Przed pierwszym gwizdkiem

Atlantic Cup – Odense BK

Data publikacji: 05-02-2012 08:00


5 lutego o godzinie 21:00 podopiecznych trenera Kazimierza Moskala czeka trzeci sprawdzian podczas zgrupowania w Portugalii. Dotychczas mistrzowie Polski w turnieju Atlantic Cup zgromadzili trzy punkty. Kolejnym rywalem piłkarzy spod Wawelu będzie dobrze znany krakowskim kibicom duński zespół – Odense BK.

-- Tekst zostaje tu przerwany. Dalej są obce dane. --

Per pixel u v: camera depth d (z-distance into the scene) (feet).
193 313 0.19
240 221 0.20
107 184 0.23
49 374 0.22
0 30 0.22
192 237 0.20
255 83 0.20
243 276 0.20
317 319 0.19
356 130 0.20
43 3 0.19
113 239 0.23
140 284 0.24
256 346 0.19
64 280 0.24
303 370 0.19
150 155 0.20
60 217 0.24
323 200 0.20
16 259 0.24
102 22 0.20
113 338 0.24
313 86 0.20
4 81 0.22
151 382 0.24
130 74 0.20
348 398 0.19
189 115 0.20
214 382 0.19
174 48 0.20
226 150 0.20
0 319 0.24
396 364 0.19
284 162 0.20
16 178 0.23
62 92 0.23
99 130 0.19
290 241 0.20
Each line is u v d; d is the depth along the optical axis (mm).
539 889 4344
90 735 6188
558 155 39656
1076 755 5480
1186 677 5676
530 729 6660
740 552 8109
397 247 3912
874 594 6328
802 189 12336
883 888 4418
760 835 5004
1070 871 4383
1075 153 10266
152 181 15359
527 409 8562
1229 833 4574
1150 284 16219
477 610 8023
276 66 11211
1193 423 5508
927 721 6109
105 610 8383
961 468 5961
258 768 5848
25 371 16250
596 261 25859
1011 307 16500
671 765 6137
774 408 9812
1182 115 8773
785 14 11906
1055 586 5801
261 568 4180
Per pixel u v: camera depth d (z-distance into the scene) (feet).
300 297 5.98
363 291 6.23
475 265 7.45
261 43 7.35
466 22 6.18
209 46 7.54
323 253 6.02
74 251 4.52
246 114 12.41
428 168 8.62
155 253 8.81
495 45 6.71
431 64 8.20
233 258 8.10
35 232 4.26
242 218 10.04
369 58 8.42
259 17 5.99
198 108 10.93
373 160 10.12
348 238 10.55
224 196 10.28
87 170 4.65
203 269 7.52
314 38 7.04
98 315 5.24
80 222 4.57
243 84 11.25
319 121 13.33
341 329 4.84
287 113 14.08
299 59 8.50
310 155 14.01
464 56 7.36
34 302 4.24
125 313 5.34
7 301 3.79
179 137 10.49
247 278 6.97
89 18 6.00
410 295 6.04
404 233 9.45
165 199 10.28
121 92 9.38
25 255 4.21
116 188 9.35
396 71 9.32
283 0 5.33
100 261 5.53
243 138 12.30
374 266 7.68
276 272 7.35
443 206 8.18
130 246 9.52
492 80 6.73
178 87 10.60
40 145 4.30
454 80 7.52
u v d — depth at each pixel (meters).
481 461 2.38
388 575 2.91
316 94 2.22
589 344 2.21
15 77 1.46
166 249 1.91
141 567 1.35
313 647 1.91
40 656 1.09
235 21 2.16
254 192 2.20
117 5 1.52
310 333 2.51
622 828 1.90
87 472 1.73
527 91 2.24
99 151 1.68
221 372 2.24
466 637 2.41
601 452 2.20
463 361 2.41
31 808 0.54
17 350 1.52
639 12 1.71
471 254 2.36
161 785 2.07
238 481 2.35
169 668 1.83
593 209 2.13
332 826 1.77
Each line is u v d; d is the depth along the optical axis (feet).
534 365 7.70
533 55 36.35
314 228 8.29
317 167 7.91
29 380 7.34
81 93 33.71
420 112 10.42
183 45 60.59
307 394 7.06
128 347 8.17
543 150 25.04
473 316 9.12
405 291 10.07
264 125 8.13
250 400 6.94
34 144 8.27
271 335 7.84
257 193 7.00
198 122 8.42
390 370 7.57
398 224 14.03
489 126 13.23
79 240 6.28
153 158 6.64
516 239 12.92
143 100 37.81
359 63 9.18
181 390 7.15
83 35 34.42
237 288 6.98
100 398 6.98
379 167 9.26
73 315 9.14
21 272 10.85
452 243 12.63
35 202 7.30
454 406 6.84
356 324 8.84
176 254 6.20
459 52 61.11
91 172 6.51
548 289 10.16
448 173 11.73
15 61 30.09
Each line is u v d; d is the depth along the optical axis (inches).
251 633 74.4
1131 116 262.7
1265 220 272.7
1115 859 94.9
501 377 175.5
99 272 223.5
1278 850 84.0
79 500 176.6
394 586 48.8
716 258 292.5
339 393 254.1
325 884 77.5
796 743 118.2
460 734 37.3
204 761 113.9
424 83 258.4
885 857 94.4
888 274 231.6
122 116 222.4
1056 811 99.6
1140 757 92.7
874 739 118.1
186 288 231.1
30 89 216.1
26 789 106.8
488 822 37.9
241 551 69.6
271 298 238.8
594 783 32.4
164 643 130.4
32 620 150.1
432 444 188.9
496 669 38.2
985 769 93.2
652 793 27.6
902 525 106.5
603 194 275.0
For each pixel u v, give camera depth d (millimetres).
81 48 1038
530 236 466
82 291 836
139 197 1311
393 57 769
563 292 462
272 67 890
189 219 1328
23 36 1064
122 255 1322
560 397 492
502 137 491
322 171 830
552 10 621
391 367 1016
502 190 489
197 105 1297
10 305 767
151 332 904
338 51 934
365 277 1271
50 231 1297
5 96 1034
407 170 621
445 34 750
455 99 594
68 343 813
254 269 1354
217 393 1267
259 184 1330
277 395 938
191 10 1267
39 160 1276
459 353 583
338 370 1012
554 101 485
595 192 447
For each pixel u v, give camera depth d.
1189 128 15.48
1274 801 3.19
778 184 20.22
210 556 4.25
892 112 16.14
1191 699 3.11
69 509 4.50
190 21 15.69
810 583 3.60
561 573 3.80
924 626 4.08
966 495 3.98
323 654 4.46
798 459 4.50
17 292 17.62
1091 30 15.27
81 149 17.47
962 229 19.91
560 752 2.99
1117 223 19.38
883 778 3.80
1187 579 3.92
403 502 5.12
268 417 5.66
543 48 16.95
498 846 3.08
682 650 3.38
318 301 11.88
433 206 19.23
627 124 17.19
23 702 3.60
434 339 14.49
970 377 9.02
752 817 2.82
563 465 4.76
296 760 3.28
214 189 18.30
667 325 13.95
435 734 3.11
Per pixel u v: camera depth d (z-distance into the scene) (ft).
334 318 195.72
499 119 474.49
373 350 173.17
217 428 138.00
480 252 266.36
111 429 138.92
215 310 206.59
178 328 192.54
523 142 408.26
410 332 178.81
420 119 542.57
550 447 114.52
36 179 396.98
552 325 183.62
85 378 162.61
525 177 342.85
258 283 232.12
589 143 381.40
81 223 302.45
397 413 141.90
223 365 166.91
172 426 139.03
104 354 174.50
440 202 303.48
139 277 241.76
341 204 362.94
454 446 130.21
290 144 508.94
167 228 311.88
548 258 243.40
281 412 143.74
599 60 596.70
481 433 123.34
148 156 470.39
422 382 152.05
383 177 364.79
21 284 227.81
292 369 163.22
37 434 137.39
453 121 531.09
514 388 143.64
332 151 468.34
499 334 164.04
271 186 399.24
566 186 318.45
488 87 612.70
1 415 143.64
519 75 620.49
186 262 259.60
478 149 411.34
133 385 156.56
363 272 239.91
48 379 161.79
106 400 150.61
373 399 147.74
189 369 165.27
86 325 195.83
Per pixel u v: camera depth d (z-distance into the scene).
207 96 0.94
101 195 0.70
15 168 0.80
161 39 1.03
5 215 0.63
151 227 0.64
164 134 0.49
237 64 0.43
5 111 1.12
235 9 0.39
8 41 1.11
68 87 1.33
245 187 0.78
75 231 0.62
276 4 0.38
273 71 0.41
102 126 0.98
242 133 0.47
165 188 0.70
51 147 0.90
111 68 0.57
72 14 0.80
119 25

Korzenie Odense Boldklub sięgają 1887 roku. Klub swą siedzibę ma w mieście Odense, które znajduje się na drugiej co do wielkości duńskiej wyspie, Fionia. Największe sukcesy piłkarze OB święcili w latach 70. i 80. XX wieku. Wówczas udało się im trzykrotnie wywalczyć tytuł mistrzowski – w roku 1977, 1982 oraz 1989. Rywal Wisły jest także pięciokrotnym triumfatorem w Pucharze Danii oraz zdobywcą Pucharu Intertoto.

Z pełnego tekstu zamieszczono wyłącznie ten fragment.